Why We Remember Easter
In the Orthodox Church, there are many things that people find quizzical. Many people experience their first Orthodox service to be unlike anything they have experienced, seemingly independent of faith upbringing. But I want to share something from our Sunday Morning Prayer service, referred to by most churches as Matins or Orthros if you feel so inclined to look up a parish near you to check it out. Sunday Matins is a bit quizzical as far as services go because the service always incorporates a Gospel reading. Moreover, these are not just any Gospel readings, but the 11 Gospels of the Resurrection [And no, there’s not 7 Gospels that you’ve never encountered before; the rubrics just divide the Resurrection appearances of Christ into 11 parts. Similarly, our service on Great and Holy Thursday divides the retelling of the Passion of Christ into 12 parts, so we call it “The Reading of the 12 Gospels.”]
The Resurrection is everywhere in Matins. This hymn tells the story of the Resurrection so beautifully, particularly when sung in full congregational voice:
As such, I am used to hearing the story of the myrrh-bearing women. We celebrate them every Sunday, particularly at Matins. The second Sunday after Easter is dedicated to these women who came to tend to Christ’s body, even after it had been resting for 3 days in the tomb. No doubt they expected to find the stench of a body that had been enclosed in a tomb. After all, Lazarus is best known for the claim that “he stinketh” (seriously, some verses are just the best in their KJV form) after being dead for 4 days… surely Jesus’s body wouldn’t be all that great.
Yet, something absolutely astounding had happened. Christ’s body was not there; an angel proclaimed to the women that He had risen! The women drew near expecting to find human frailty. Instead they drew near and found the power of God. The women drew near expecting to find death. Instead they drew near and encountered the triumph of life.
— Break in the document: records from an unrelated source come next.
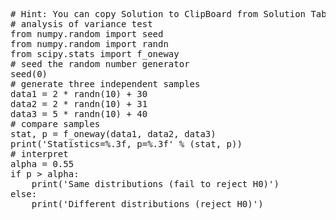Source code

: <pre class="file" data-target="clipboard">
# Hint: You can copy Solution to ClipBoard from Solution Tab in Step 3
# analysis of variance test
from numpy.random import seed
from numpy.random import randn
from scipy.stats import f_oneway
# seed the random number generator
seed(0)
# generate three independent samples
data1 = 2 * randn(10) + 30
data2 = 2 * randn(10) + 31
data3 = 5 * randn(10) + 40
# compare samples
stat, p = f_oneway(data1, data2, data3)
print('Statistics=%.3f, p=%.3f' % (stat, p))
# interpret
alpha = 0.55
if p > alpha:
	print('Same distributions (fail to reject H0)')
else:
	print('Different distributions (reject H0)')

</pre>
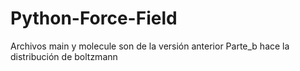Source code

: # Python-Force-Field
Archivos main y molecule son de la versión anterior
Parte_b hace la distribución de boltzmann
I struggle to remember the faithfulness of Christ and His Resurrection. After all, the Resurrection is where the power of God meets our human frailty at the interface with sin, death, and the devil. So often it seems like 3 against 2; although, if we were honest, we would know that the odds are 4 against 1. Our human frailty rarely cooperates with the power of God. Yet in the Resurrection, we see God Himself changing the situation. The Resurrection of Christ occurred independent of our belief. The Resurrection of Christ occurred independent of our obedience. The Resurrection of Christ occurred independent of our grief. The Resurrection of Christ occurred independent of our expectations. The Resurrection of Christ occurred wholly dependent on a sovereign God, who in infinite love for mankind, manifested His divine power. In His bodily Resurrection, Christ raised up human flesh from the pit of corruption and death. If we have any hope for our human frailty, then we find it in the physical Resurrection of Christ.
We remember Easter to call to remembrance Christ’s absolute and total saving work of mankind that lead to our resurrection when we find ourselves in Him. The Incarnation shows us the lengths Christ went to identify with us through our lifetime, the Crucifixion shows us the crazy power of Love to defy all human expectations, and the Resurrection shows us the amazing hope we have… indeed the only hope we have.
Come! Let us worship His third-day Resurrection!